Most halls have been built mostly through jumble sales and sales of work and other unremitting labour by the ladies. Most would be smaller than Alf’s, though large enough to host the dances and conversazioni and teas that made Orange Halls important community centres until the advent of television and other major distractions. The furnishings are of the plainest: mostly wooden benches and trestle tables and the most spartan of spartan fixtures and fittings. There will always be a picture of the Queen and usually some representation of King Billy, and the lodge banner will be displayed on festive occasions.
In towns, the buildings are larger, since they often have to accommodate district or county functions, but austerity remains the norm. Brownlow House, the headquarters of the Royal Black Institution (Orange and Black men often share accommodation), was a fine house until it was torched, though it too was plainly furnished. The two-storey hall at Scarva is as luxurious as it gets, with the stained-glass window featuring King Billy, a spacious assembly-room and portraits and prints of Orange significance.

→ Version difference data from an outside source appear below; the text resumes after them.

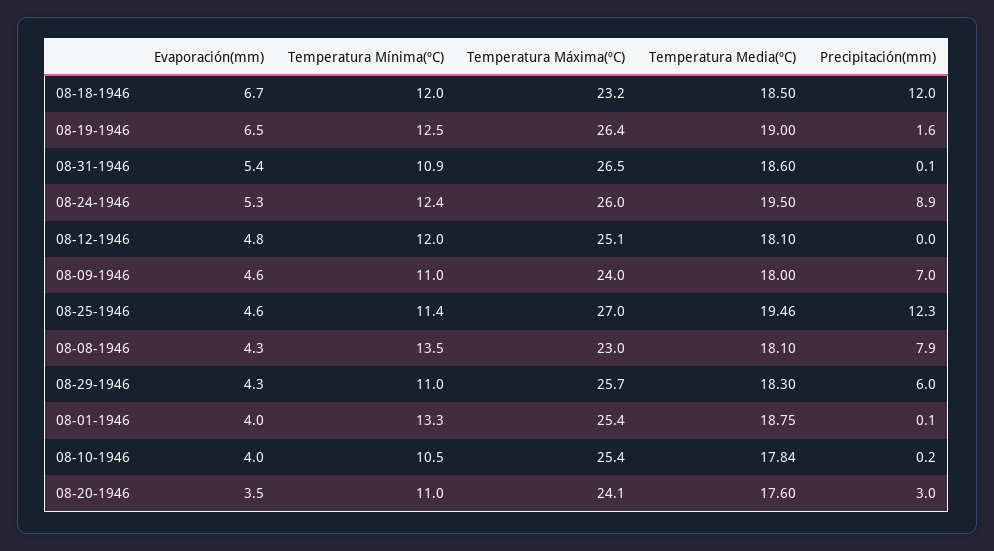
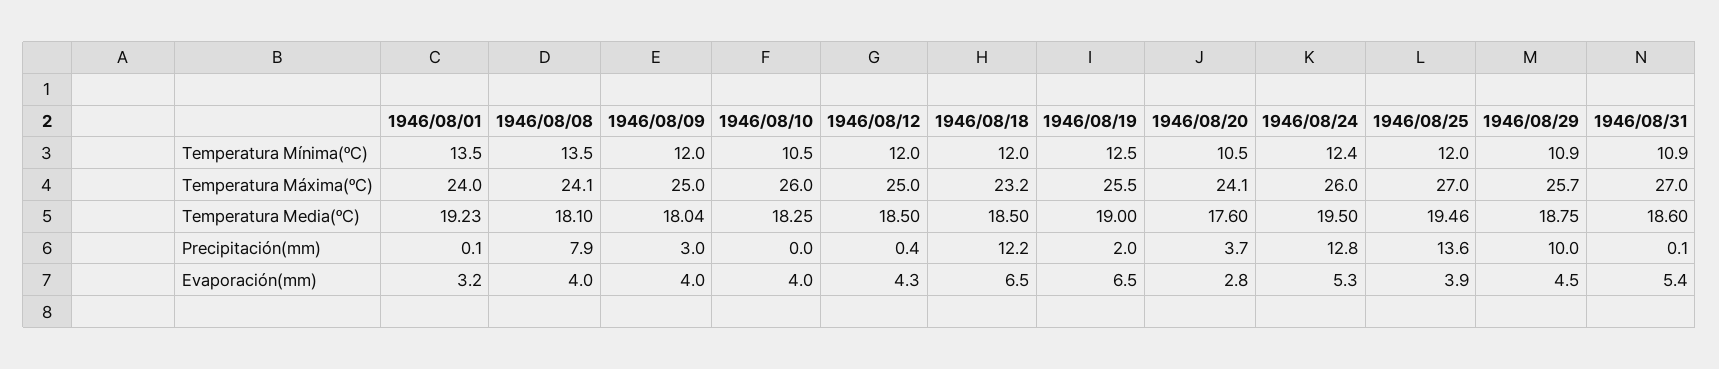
  {
    "Evaporación(mm)": {
-     "08-18-1946": 6.7,
+     "08-18-1946": 6.5,
      "08-19-1946": 6.5,
      "08-31-1946": 5.4,
      "08-24-1946": 5.3,
-     "08-12-1946": 4.8,
+     "08-12-1946": 4.3,
-     "08-09-1946": 4.6,
+     "08-09-1946": 4,
-     "08-25-1946": 4.6,
+     "08-25-1946": 3.9,
-     "08-08-1946": 4.3,
+     "08-08-1946": 4,
-     "08-29-1946": 4.3,
+     "08-29-1946": 4.5,
-     "08-01-1946": 4,
+     "08-01-1946": 3.2,
      "08-10-1946": 4,
-     "08-20-1946": 3.5
+     "08-20-1946": 2.8
    },
    "Temperatura Mínima(ºC)": {
      "08-18-1946": 12,
      "08-19-1946": 12.5,
      "08-31-1946": 10.9,
      "08-24-1946": 12.4,
      "08-12-1946": 12,
-     "08-09-1946": 11,
+     "08-09-1946": 12,
-     "08-25-1946": 11.4,
+     "08-25-1946": 12,
      "08-08-1946": 13.5,
-     "08-29-1946": 11,
+     "08-29-1946": 10.9,
-     "08-01-1946": 13.3,
+     "08-01-1946": 13.5,
      "08-10-1946": 10.5,
-     "08-20-1946": 11
+     "08-20-1946": 10.5
    },
    "Temperatura Máxima(ºC)": {
      "08-18-1946": 23.2,
-     "08-19-1946": 26.4,
+     "08-19-1946": 25.5,
-     "08-31-1946": 26.5,
+     "08-31-1946": 27,
      "08-24-1946": 26,
-     "08-12-1946": 25.1,
+     "08-12-1946": 25,
-     "08-09-1946": 24,
+     "08-09-1946": 25,
      "08-25-1946": 27,
-     "08-08-1946": 23,
+     "08-08-1946": 24.1,
      "08-29-1946": 25.7,
-     "08-01-1946": 25.4,
+     "08-01-1946": 24,
-     "08-10-1946": 25.4,
+     "08-10-1946": 26,
      "08-20-1946": 24.1
    },
    "Temperatura Media(ºC)": {
      "08-18-1946": 18.5,
      "08-19-1946": 19,
      "08-31-1946": 18.6,
      "08-24-1946": 19.5,
-     "08-12-1946": 18.1,
+     "08-12-1946": 18.5,
-     "08-09-1946": 18,
+     "08-09-1946": 18.04,
      "08-25-1946": 19.46,
      "08-08-1946": 18.1,
-     "08-29-1946": 18.3,
+     "08-29-1946": 18.75,
-     "08-01-1946": 18.75,
+     "08-01-1946": 19.23,
-     "08-10-1946": 17.84,
+     "08-10-1946": 18.25,
      "08-20-1946": 17.6
    },
    "Precipitación(mm)": {
-     "08-18-1946": 12,
+     "08-18-1946": 12.2,
-     "08-19-1946": 1.6,
+     "08-19-1946": 2,
      "08-31-1946": 0.1,
-     "08-24-1946": 8.9,
+     "08-24-1946": 12.8,
-     "08-12-1946": 0,
+     "08-12-1946": 0.4,
-     "08-09-1946": 7,
+     "08-09-1946": 3,
-     "08-25-1946": 12.3,
+     "08-25-1946": 13.6,
      "08-08-1946": 7.9,
-     "08-29-1946": 6,
+     "08-29-1946": 10,
      "08-01-1946": 0.1,
-     "08-10-1946": 0.2,
+     "08-10-1946": 0,
-     "08-20-1946": 3
+     "08-20-1946": 3.7
    }
  }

A 1960s building, the tall, narrow Orange HQ at 65 Dublin Road, Belfast, sets the tone for the whole organization. There are a few adornments, including a portrait of the Reverend Martin Smyth, ??, Grand Master for a quarter of a century, and some William-related pictures. A small room contains an interesting hotch-potch of archives, books and memorabilia, but for the most part the building consists of spartan offices.*
What happens at lodge meetings
Although the ritual and ceremonies in every Irish lodge are the same, the ambience and emphasis and what happens afterwards depend on where and who you are. I once sat in on a conversation between two Orangemen, one from Belfast and one from rural Tyrone, each of whom was amazed by the other’s revelations about his lodge. The Belfast Orangeman reckoned that although all his brethren were believing Protestants, 90 per cent of his lodge hadn’t been to church in years except for Orange services; he would expect churchgoers to join one of the lodges for committed, evangelical born-again Christians. His lodge was almost entirely social – more a drinking-club than anything else – although it kept to the strict rule that alcohol should not be consumed until after the formal meeting is over. Brethren paid about £60 a year in basic dues to cover rates and so on and a levy for Orange widows; any shortfall was made up by a night at the races or a big booze-up.
The brethren of the rural Orangeman’s lodge were Calvinist or Free Presbyterians and 90 per cent would go to church every Sunday. Like most Orange lodges, his was strictly teetotal. The dues were £12 a year and the difference had to be made up by jumble sales; even raffle tickets were not allowed.
For geographical reasons, rural lodges are more likely than urban to be socially mixed. These days very few of the gentry or the better-off would attend lodge meetings, though one of the exceptions is Eldon Lodge in Belfast: ‘It’s the toffs’ lodge,’ said my urban friend, ‘for the great and the good; the one Stormont Cabinet ministers traditionally would have been members of. Today it has people like Josias Cunningham [Ulster Unionist Party president] or John Taylor [UUP deputy leader], who never goes but needs to have a sash available if required.